Physicians have better outcomes than the general population, with reported abstinence rates of 70% to 90% for those who complete treatment.8,9 Between 75% and 85% of physicians who complete rehabilitation and comply with close monitoring and follow-up care are able to return to work.9,10

There is hope for your impaired colleague. Contact your local physician health program.

Dr. Guerrasio is a hospitalist and director of resident and medical student remediation at the University of Colorado Denver.

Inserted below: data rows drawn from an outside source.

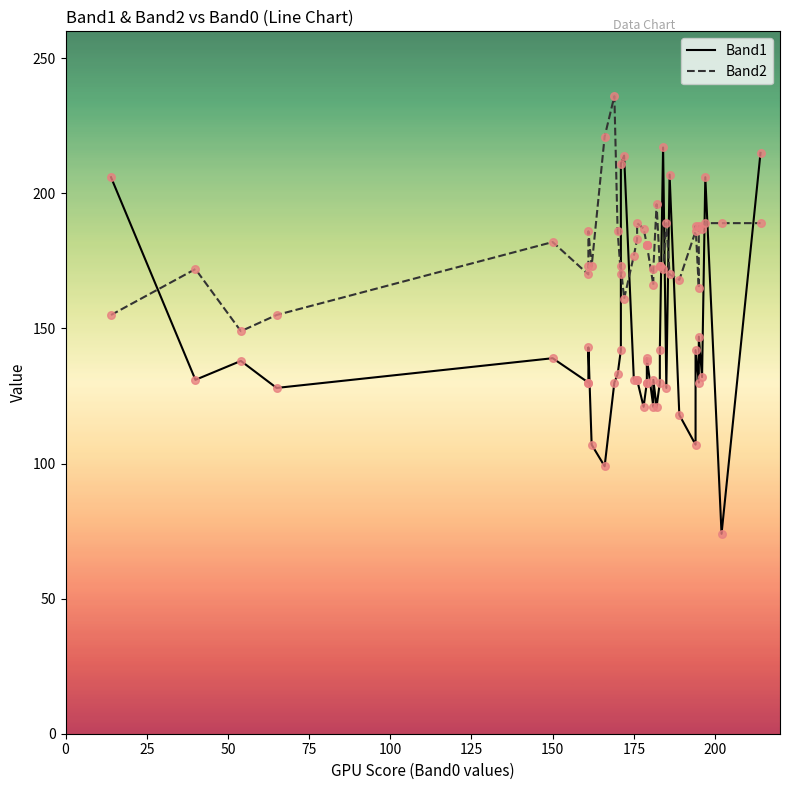

Which series reaches the maximum Y coordinate?

Band2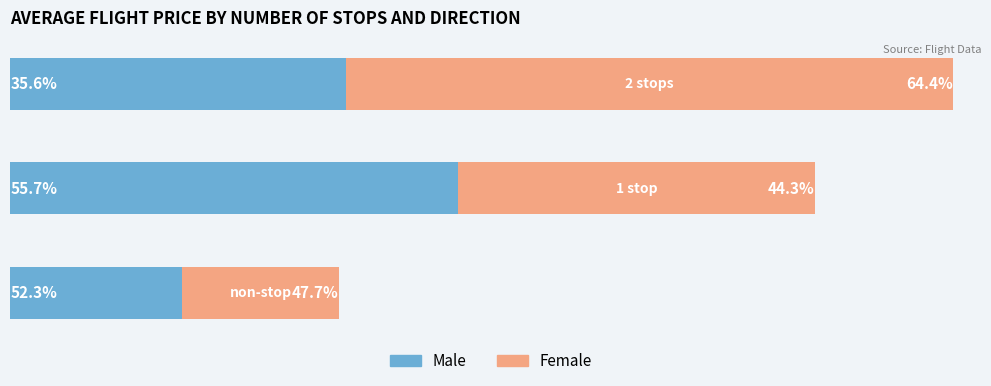

What are all the series names shown in the legend?

Male, Female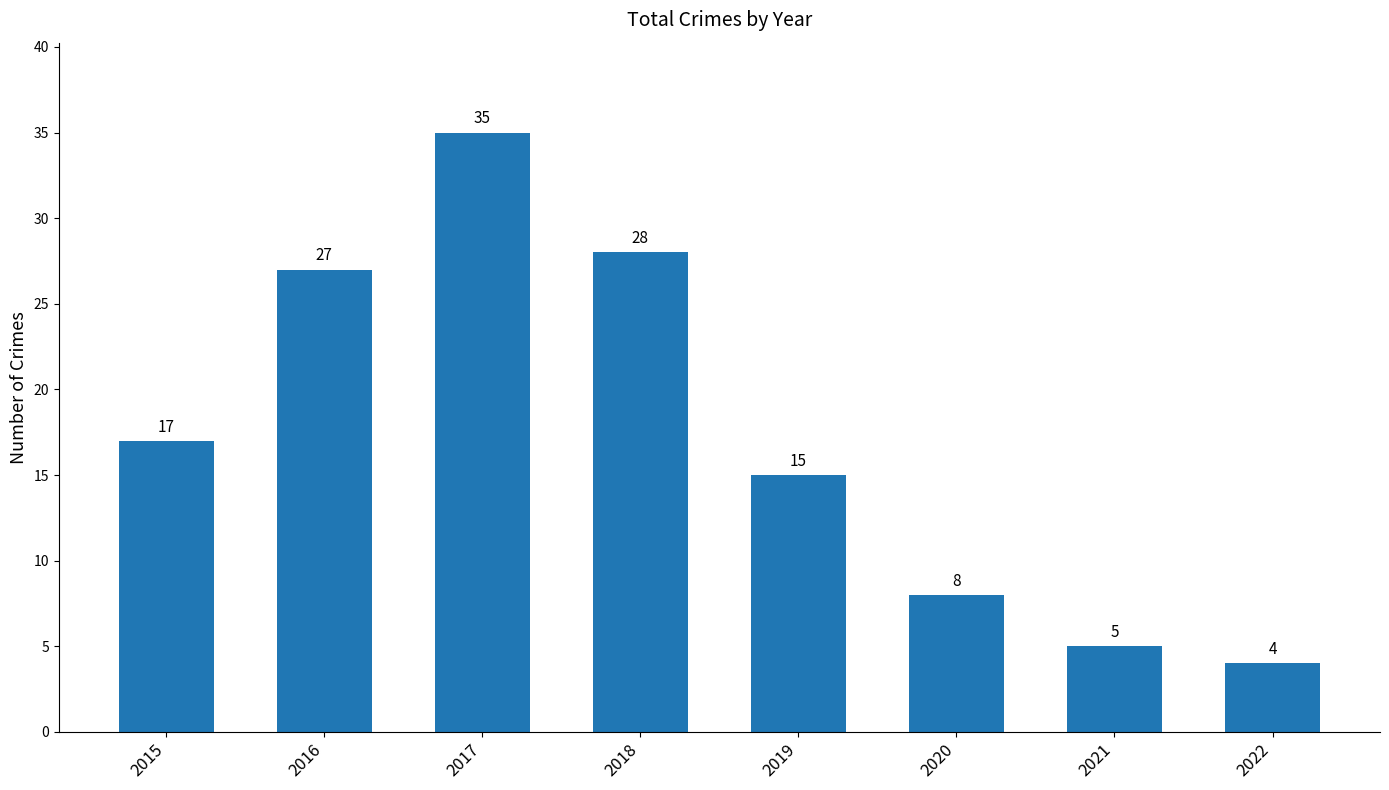

What is the value of the 4th bar from the left?

28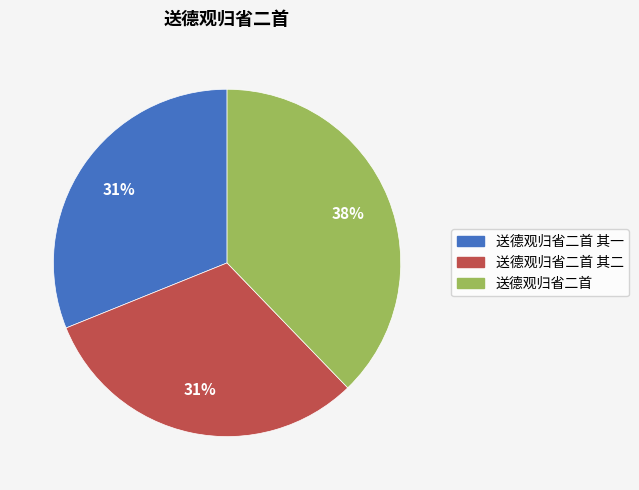

How many slices are in this pie chart?

3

  1. Hughes PH, Brandenburg N, Baldwin DC Jr., et al. Prevalence of substance use among US physicians. JAMA. 1992;267:2333-2339.
  2. Gold KB, Teitelbaum SA. Physicians impaired by substance abuse disorders. The Journal of Global Drug Policy and Practice website. Available at: Accessed June 27, 2011.
  3. Wolfgang AP. Substance abuse potential and job stress: a study of pharmacists, physicians, and nurses. J Pharm Mark Manage. 1989;3(4):97-110.
  4. Cicala RS. Substance abuse among physicians: What you need to know. Hosp Phys. 2003:39-46.
  5. Berge KH, Seppala MD, Schipper AM. Chemical dependency and the physician. Mayo Clin Proc. 2009;84(7):625-631.
  6. Bright RP, Krahn L. Impaired physicians: How to recognize, when to report, and where to refer. Curr Psy. 2010;9(6):11-20.
  7. Campbell EG, Regan S, Gruen RL, et al. Professionalism in medicine: results of a national survey of physicians. Ann Intern Med. 2007;147:795-802.
  8. Femino J, Nirenberg TD. Treatment outcome studies on physician impairment: a review of the literature. R I Med. 1994;77:345-350.
  9. Alpern F, Correnti CE, Dolan TE, Llufrio MC, Sill A. A survey of recovering Maryland physicians. Md Med J. 1992;41:301-303.
  10. Gallegos KV, Lubin BH, Bowers C, Blevins JW, Talbott GD, Wilson PO. Relapse and recovery: five to ten year follow-up study of chemically dependent physicians—the Georgia experience. Md Med J. 1992;41:315-319.